# EXERCISE DIRECTIONS
Could you reproduce the source text in the data below word for word, leaving out the pictures?

[Excerpts from a dataset]
::::::::

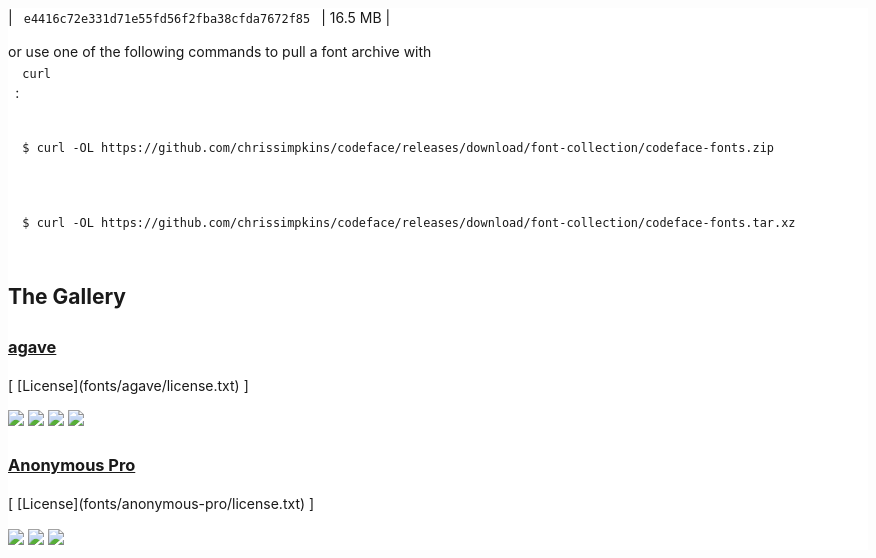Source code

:  |
 <code>
  e4416c72e331d71e55fd56f2fba38cfda7672f85
 </code>
 | 16.5 MB |
</p>
<p>
 or use one of the following commands to pull a font archive with
 <code>
  curl
 </code>
 :
</p>
<p>
 <code>
  $ curl -OL https://github.com/chrissimpkins/codeface/releases/download/font-collection/codeface-fonts.zip
 </code>
</p>
<p>
 <code>
  $ curl -OL https://github.com/chrissimpkins/codeface/releases/download/font-collection/codeface-fonts.tar.xz
 </code>
</p>
<h2>
 The Gallery
</h2>
<h3>
 <a href="fonts/agave">
  agave
 </a>
</h3>
<p>
 [ [License](fonts/agave/license.txt) ]
</p>
<p>
 <img src="images/gallery/agave-STP.png" width="725">
  <img src="images/gallery/agave-STPC.png" width="725">
   <img src="images/gallery/agave-dark.png" width="725">
    <img src="images/gallery/agave-light.png" width="725"/>
   </img>
  </img>
 </img>
</p>
<h3>
 <a href="fonts/anonymous-pro">
  Anonymous Pro
 </a>
</h3>
<p>
 [ [License](fonts/anonymous-pro/license.txt) ]
</p>
<p>
 <img src="images/gallery/anonymous-pro-STP.png" width="725">
  <img src="images/gallery/anonymous-pro-STPC.png" width="725">
   <img src="images/gallery/anonymous-pro-dark.png" width="725">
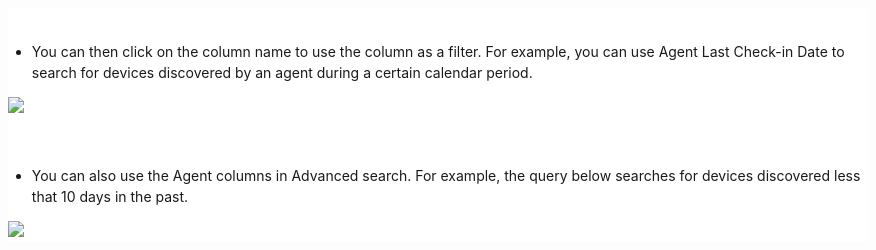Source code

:  

- You can then click on the column name to use the column as a filter. For example, you can use Agent Last Check-in Date to search for devices discovered by an agent during a certain calendar period.

![](/assets/images/D42-19289_filter-simple-250x72.png)

 

- You can also use the Agent columns in Advanced search. For example, the query below searches for devices discovered less that 10 days in the past.

![](/assets/images/D42-19289_advanced-search-250x31.png)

::::::::

# OUTPUT FOR THIS TASK
Source code

:  |
 <code>
  e4416c72e331d71e55fd56f2fba38cfda7672f85
 </code>
 | 16.5 MB |
</p>
<p>
 or use one of the following commands to pull a font archive with
 <code>
  curl
 </code>
 :
</p>
<p>
 <code>
  $ curl -OL https://github.com/chrissimpkins/codeface/releases/download/font-collection/codeface-fonts.zip
 </code>
</p>
<p>
 <code>
  $ curl -OL https://github.com/chrissimpkins/codeface/releases/download/font-collection/codeface-fonts.tar.xz
 </code>
</p>
<h2>
 The Gallery
</h2>
<h3>
 <a href="fonts/agave">
  agave
 </a>
</h3>
<p>
 [ [License](fonts/agave/license.txt) ]
</p>
<p>
 <img src="images/gallery/agave-STP.png" width="725">
  <img src="images/gallery/agave-STPC.png" width="725">
   <img src="images/gallery/agave-dark.png" width="725">
    <img src="images/gallery/agave-light.png" width="725"/>
   </img>
  </img>
 </img>
</p>
<h3>
 <a href="fonts/anonymous-pro">
  Anonymous Pro
 </a>
</h3>
<p>
 [ [License](fonts/anonymous-pro/license.txt) ]
</p>
<p>
 <img src="images/gallery/anonymous-pro-STP.png" width="725">
  <img src="images/gallery/anonymous-pro-STPC.png" width="725">
   <img src="images/gallery/anonymous-pro-dark.png" width="725">
Source code

:  

- You can then click on the column name to use the column as a filter. For example, you can use Agent Last Check-in Date to search for devices discovered by an agent during a certain calendar period.

![](/assets/images/D42-19289_filter-simple-250x72.png)

 

- You can also use the Agent columns in Advanced search. For example, the query below searches for devices discovered less that 10 days in the past.

![](/assets/images/D42-19289_advanced-search-250x31.png)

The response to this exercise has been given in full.